To find the frequency of the vibration of the string, we can follow these steps: ### Step 1: Understand the Problem We have a string of length \( L = 2.0 \, \text{m} \) with both ends fixed. It has a linear mass density \( \mu = 5.2 \times 10^{-3} \, \text{kg/m} \) and is under a tension \( T = 52 \, \text{N} \).

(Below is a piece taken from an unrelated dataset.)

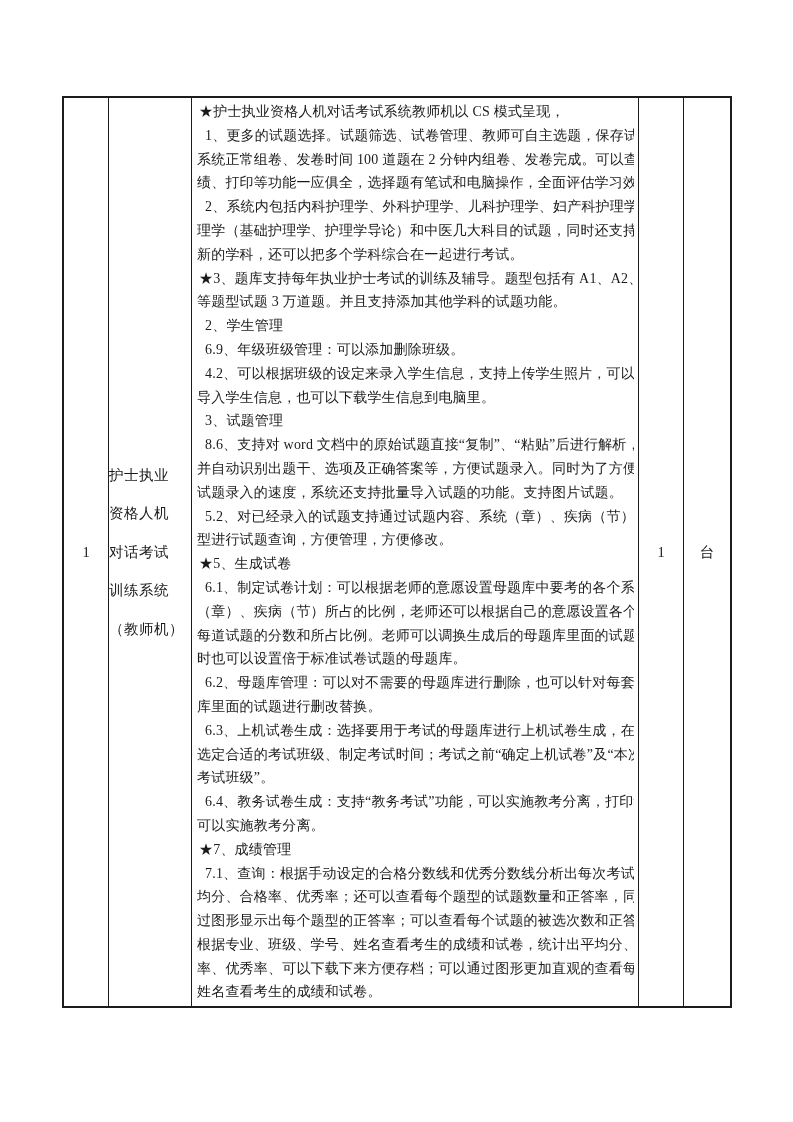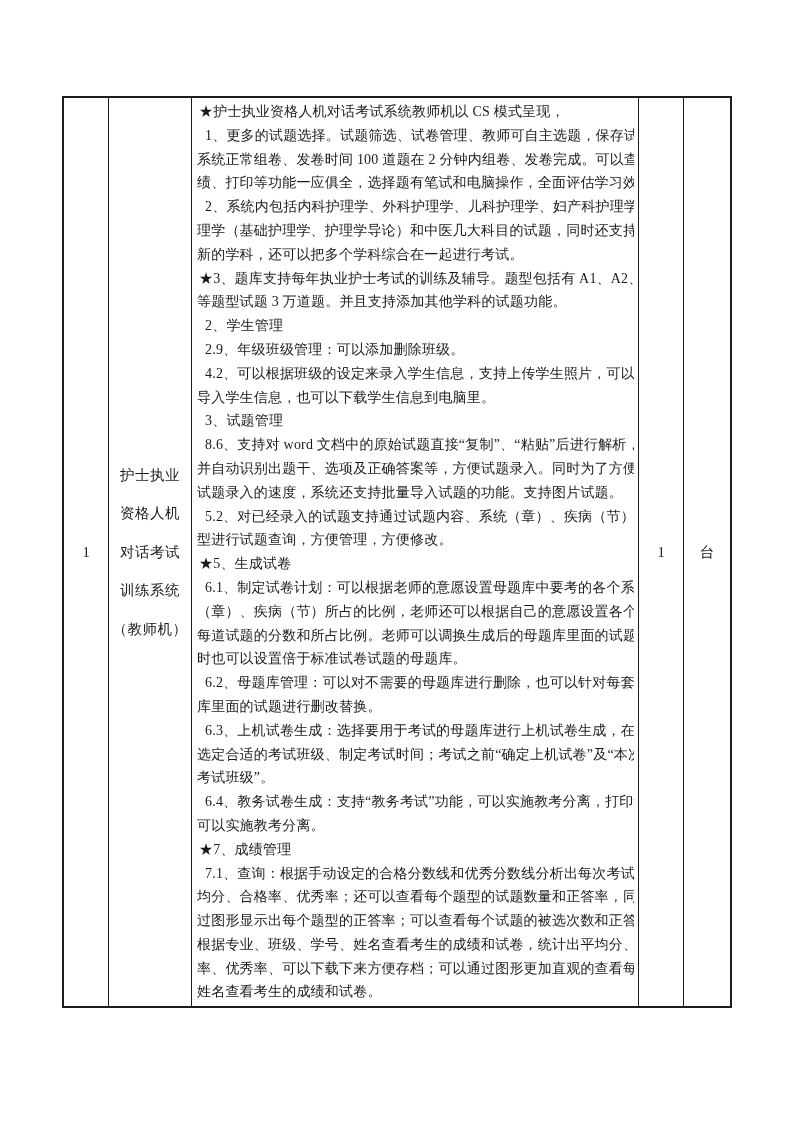"2.9、年级班级管理：可以添加删除班级。" div.spec-line { text: 2.9 -> 6.9 }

The string vibrates in a standing wave pattern with four antinodes. ### Step 2: Determine the Wavelength In a standing wave with both ends fixed, the number of antinodes \( n \) is related to the wavelength \( \lambda \) by the formula: \[ n = \frac{L}{\lambda/2} \] Given that there are four antinodes, we can write: \[ 4 = \frac{L}{\lambda/2} \] This implies: \[ L = 2 \times \lambda \quad \Rightarrow \quad \lambda = \frac{L}{2} \] Substituting \( L = 2.0 \, \text{m} \): \[ \lambda = \frac{2.0 \, \text{m}}{2} = 1.0 \, \text{m} \] ### Step 3: Calculate the Wave Velocity The velocity \( v \) of a wave on a string is given by: \[ v = \sqrt{\frac{T}{\mu}} \] Substituting the values for tension \( T = 52 \, \text{N} \) and linear mass density \( \mu = 5.2 \times 10^{-3} \, \text{kg/m} \): \[ v = \sqrt{\frac{52}{5.2 \times 10^{-3}}} \] Calculating the denominator: \[ 5.2 \times 10^{-3} = 0.0052 \, \text{kg/m} \] Now, calculating \( v \): \[ v = \sqrt{\frac{52}{0.0052}} = \sqrt{10000} = 100 \, \text{m/s} \] ### Step 4: Calculate the Frequency The frequency \( f \) of the wave can be calculated using the relationship: \[ f = \frac{v}{\lambda} \] Substituting the values for \( v \) and \( \lambda \): \[ f = \frac{100 \, \text{m/s}}{1.0 \, \text{m}} = 100 \, \text{Hz} \] ### Final Answer Thus, the frequency of the vibration is: \[ \boxed{100 \, \text{Hz}} \] ---